There is no way the average individual investor can compete with the complexity and speed of computerized traders. Many have given up trying and have put their cash into index funds. Those index funds look great in a market that has been in an uptrend for years, but they will lose appeal quickly when the cycle finally turns.

When I wrote my book "Invest Like a Shark" my main thesis was that the little guy shouldn't try to compete by acting like miniature mutual funds. The key was to use the unique advantages of speed and flexibility that big funds do not have.

While that still works to some degree, the big funds have become more like aggressive individual traders and use shorter time frames and greater flexibility. High-frequency trading has taken that idea to the extreme and uses time frames that no human being can match.

So, what should individual traders do to regain an advantage? The answer is that they need to shift their time frames, be less reactive to volatility and wait patiently for trades to develop.

Chart patterns still work, but they work differently. There are now more V-shaped moves as the computers will manipulate patterns that are the most obvious in the short term, but ultimately when good fundamentals drive better price action there still is momentum that can be captured.

Ironically, the individual investor's best strategic tool now is patience and speed. You need to learn to let a trade work rather than react to the noise the quants and algorithms create. They are going to try to shake you out of trades by making you question your logic. The computer programs are designed to take advantage of normal emotional reactions.

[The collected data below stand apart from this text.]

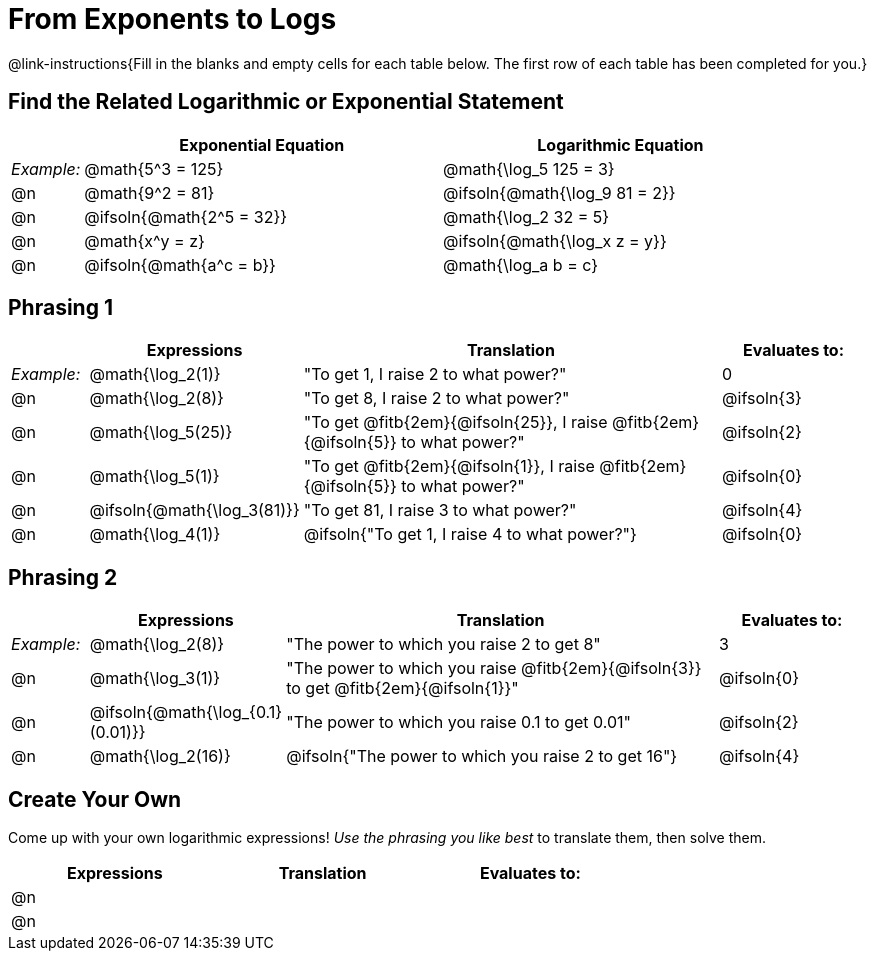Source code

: = From Exponents to Logs

++++
<style>
td .autonum:after { content: ')' !important; }

/* Make all the rows evenly-spaced */
.FillVerticalSpace { grid-auto-rows: 1fr; }

/* Save some vertical space by shrinking top padding on fitbs */
.fitb, .autonum { padding-top: 0.5rem !important; }
</style>
++++

@link-instructions{Fill in the blanks and empty cells for each table below. The first row of each table has been completed for you.}

== Find the Related Logarithmic or Exponential Statement

[.FillVerticalSpace, cols="1, ^5a, ^5a", options="header"]
|===
|
| Exponential Equation
| Logarithmic Equation

| _Example:_
| @math{5^3 = 125}
| @math{\log_5 125 = 3}

| @n
| @math{9^2 = 81}
| @ifsoln{@math{\log_9 81 = 2}}

| @n
| @ifsoln{@math{2^5 = 32}}
| @math{\log_2 32 = 5}

| @n
| @math{x^y = z}
| @ifsoln{@math{\log_x z = y}}

| @n
| @ifsoln{@math{a^c = b}}
| @math{\log_a b = c}
|===

== Phrasing 1

[.FillVerticalSpace, cols="1, ^.^2a,^.^6a,^.^2a", options="header", frame="none"]
|===
|
| Expressions
| Translation
| Evaluates to:

| _Example:_
| @math{\log_2(1)}
| "To get 1, I raise 2 to what power?"
| 0

| @n
| @math{\log_2(8)}
| "To get 8, I raise 2 to what power?"
| @ifsoln{3}

| @n
| @math{\log_5(25)}
| "To get @fitb{2em}{@ifsoln{25}}, I raise @fitb{2em}{@ifsoln{5}} to what power?"
| @ifsoln{2}

| @n
| @math{\log_5(1)}
| "To get @fitb{2em}{@ifsoln{1}}, I raise @fitb{2em}{@ifsoln{5}} to what power?"
| @ifsoln{0}

| @n
| @ifsoln{@math{\log_3(81)}}
| "To get 81, I raise 3 to what power?"
| @ifsoln{4}

| @n
| @math{\log_4(1)}
| @ifsoln{"To get 1, I raise 4 to what power?"}
| @ifsoln{0}
|===


== Phrasing 2

[.FillVerticalSpace, cols="1, ^.^2a,^.^6a,^.^2a", options="header", frame="none"]
|===
|
| Expressions
| Translation
| Evaluates to:

| _Example:_
| @math{\log_2(8)}
| "The power to which you raise 2 to get 8"
| 3

| @n
| @math{\log_3(1)}
| "The power to which you raise @fitb{2em}{@ifsoln{3}} to get @fitb{2em}{@ifsoln{1}}"
| @ifsoln{0}

| @n
| @ifsoln{@math{\log_{0.1}(0.01)}}
| "The power to which you raise 0.1 to get 0.01"
| @ifsoln{2}

| @n
| @math{\log_2(16)}
| @ifsoln{"The power to which you raise 2 to get 16"}
| @ifsoln{4}

|===

== Create Your Own
Come up with your own logarithmic expressions! _Use the phrasing you like best_ to translate them, then solve them.

[.FillVerticalSpace, cols="1, ^.^2a,^.^6a,^.^2a", options="header", frame="none"]
|===
|
| Expressions
| Translation
| Evaluates to:

| @n
|
|
|

| @n
|
|
|

|===

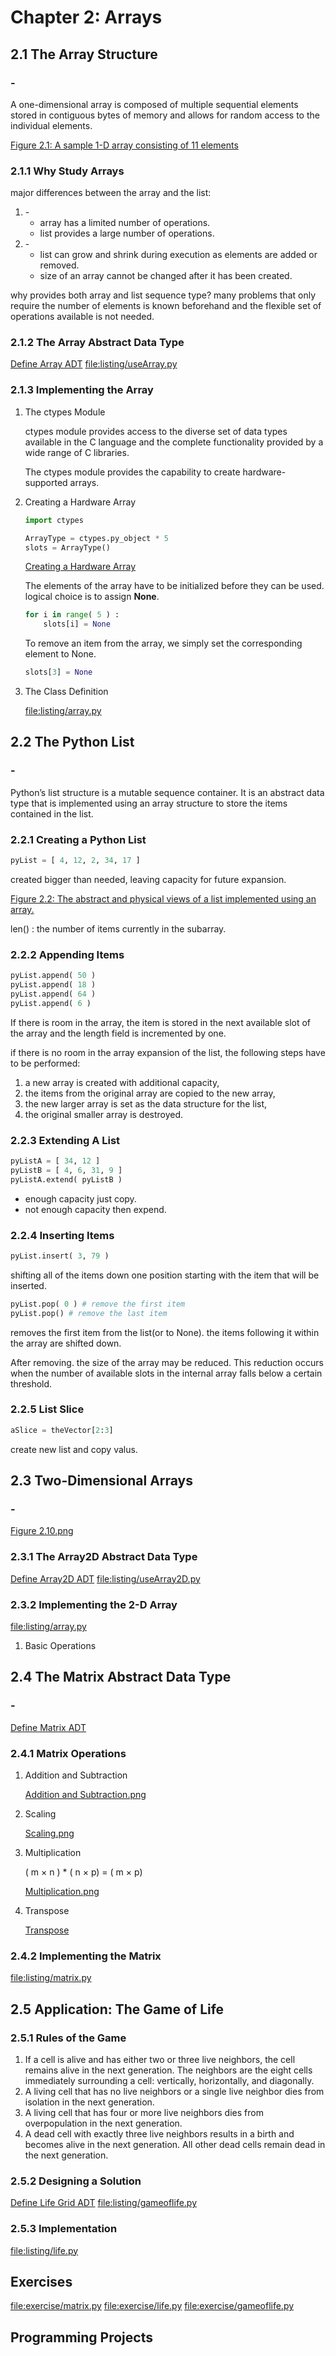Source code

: * Chapter 2: Arrays
** 2.1 The Array Structure
*** -
    A one-dimensional array is composed of multiple sequential elements
    stored in contiguous bytes of memory and allows for random access to
    the individual elements.

    [[file:figure/Figure%202.1:%20A%20sample%201-D%20array%20consisting%20of%2011%20elements.png][Figure 2.1: A sample 1-D array consisting of 11 elements]]
*** 2.1.1 Why Study Arrays
    major differences between the array and the list:
    1. -
       - array has a limited number of operations.
       - list provides a large number of operations.
    2. -
       - list can grow and shrink during execution as elements are added or
         removed.
       - size of an array cannot be changed after it has been created.

    why provides both array and list sequence type? many problems that only
    require the number of elements is known beforehand and the flexible set
    of operations available is not needed.
    
*** 2.1.2 The Array Abstract Data Type
    [[file:ADT/Define%20Array%20ADT.org][Define Array ADT]]
    [[file:listing/useArray.py]]
*** 2.1.3 Implementing the Array
**** The ctypes Module
     ctypes module provides access to the diverse set of data types
     available in the C language and the complete functionality provided by
     a wide range of C libraries.

     The ctypes module provides the capability to create hardware-supported
     arrays.
**** Creating a Hardware Array
     #+BEGIN_SRC python
     import ctypes

     ArrayType = ctypes.py_object * 5
     slots = ArrayType()
     #+END_SRC 

     [[file:figure/Creating%20a%20Hardware%20Array.png][Creating a Hardware Array]]

     The elements of the array have to be initialized before they can be
     used. logical choice is to assign *None*.
     #+BEGIN_SRC python     
     for i in range( 5 ) :
         slots[i] = None
     #+END_SRC 

     To remove an item from the array, we simply set the corresponding
     element to None.
     #+begin_src python
     slots[3] = None
     #+end_src
**** The Class Definition
     [[file:listing/array.py]]
** 2.2 The Python List
*** -
    Python’s list structure is a mutable sequence container. It is an
    abstract data type that is implemented using an array structure to
    store the items contained in the list.
*** 2.2.1 Creating a Python List
    #+begin_src python
    pyList = [ 4, 12, 2, 34, 17 ]
    #+end_src
    created bigger than needed, leaving capacity for future expansion.

    [[file:figure/Figure%202.2:%20The%20abstract%20and%20physical%20views%20of%20a%20list%20implemented%20using%20an%20array.png.png][Figure 2.2: The abstract and physical views of a list implemented using an array.]]

    len() : the number of items currently in the subarray.
*** 2.2.2 Appending Items
    #+begin_src python
    pyList.append( 50 )
    pyList.append( 18 )
    pyList.append( 64 )
    pyList.append( 6 )
    #+end_src

    If there is room in the array, the item is stored in the next available slot
    of the array and the length field is incremented by one.

    if there is no room in the array expansion of the list, the following steps
    have to be performed:
    1. a new array is created with additional capacity, 
    2. the items from the original array are copied to the new array, 
    3. the new larger array is set as the data structure for the list,
    4. the original smaller array is destroyed.
*** 2.2.3 Extending A List
    #+begin_src python
    pyListA = [ 34, 12 ]
    pyListB = [ 4, 6, 31, 9 ]
    pyListA.extend( pyListB )
    #+end_src

    - enough capacity just copy.
    - not enough capacity then expend.
*** 2.2.4 Inserting Items
    #+begin_src python
    pyList.insert( 3, 79 )
    #+end_src
    shifting all of the items down one position starting with the item that
    will be inserted.

    #+begin_src python
    pyList.pop( 0 ) # remove the first item
    pyList.pop() # remove the last item
    #+end_src

    removes the first item from the list(or to None). the items following it
    within the array are shifted down.

    After removing. the size of the array may be reduced. This reduction occurs
    when the number of available slots in the internal array falls below a
    certain threshold.
*** 2.2.5 List Slice
    #+begin_src python
    aSlice = theVector[2:3]
    #+end_src

    create new list and copy valus.
** 2.3 Two-Dimensional Arrays
*** -
    [[file:figure/Figure%202.10.png][Figure 2.10.png]]
*** 2.3.1 The Array2D Abstract Data Type
    [[file:ADT/Define%20Array2D%20ADT.org][Define Array2D ADT]]
    [[file:listing/useArray2D.py]]
*** 2.3.2 Implementing the 2-D Array
    [[file:listing/array.py]]
**** Basic Operations
** 2.4 The Matrix Abstract Data Type
*** -
    [[file:ADT/Define%20Matrix%20ADT.org][Define Matrix ADT]]
*** 2.4.1 Matrix Operations
**** Addition and Subtraction
     [[file:figure/Addition%20and%20Subtraction.png][Addition and Subtraction.png]]
**** Scaling
     [[file:figure/Scaling.png][Scaling.png]]
**** Multiplication
     ( m × n ) * ( n × p) = ( m × p)

     [[file:figure/Multiplication.png][Multiplication.png]]
**** Transpose
     [[file:figure/Transpose.png][Transpose]]
*** 2.4.2 Implementing the Matrix
    [[file:listing/matrix.py]]
** 2.5 Application: The Game of Life
*** 2.5.1 Rules of the Game
    1. If a cell is alive and has either two or three live neighbors, the cell
       remains alive in the next generation. The neighbors are the eight cells
       immediately surrounding a cell: vertically, horizontally, and diagonally.
    2. A living cell that has no live neighbors or a single live neighbor dies
       from isolation in the next generation.
    3. A living cell that has four or more live neighbors dies from
       overpopulation in the next generation.
    4. A dead cell with exactly three live neighbors results in a birth and
       becomes alive in the next generation. All other dead cells remain dead in
       the next generation.
*** 2.5.2 Designing a Solution
    [[file:ADT/Define%20Life%20Grid%20ADT.org][Define Life Grid ADT]]
    [[file:listing/gameoflife.py]]
*** 2.5.3 Implementation
    [[file:listing/life.py]]
** Exercises
   [[file:exercise/matrix.py]]
   [[file:exercise/life.py]]
   [[file:exercise/gameoflife.py]]
** Programming Projects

To combat that you need to not react in the normal fashion. That requires patience and a greater tolerance for volatility.

The best way to deal with quants and algorithms is to be aware of how they are designed and what they are trying to achieve.They have changed the way stocks trade, and rather than fight that we need to embrace that fact.

There are some very smart people who develop these strategies and we are going to have a very hard time trying to compete with them by doing the same thing. We need to take into account the way they think but find ways to bypass the impact they have on price action.

Individual traders no longer have any great speed advantage, but they do have the flexibility to change holding periods and adapt to a market that doesn't trade like it used to. I'll be going into more detail about trading in the world of quants and algorithms, but at the heart of effective trading is a very old concept -- patience.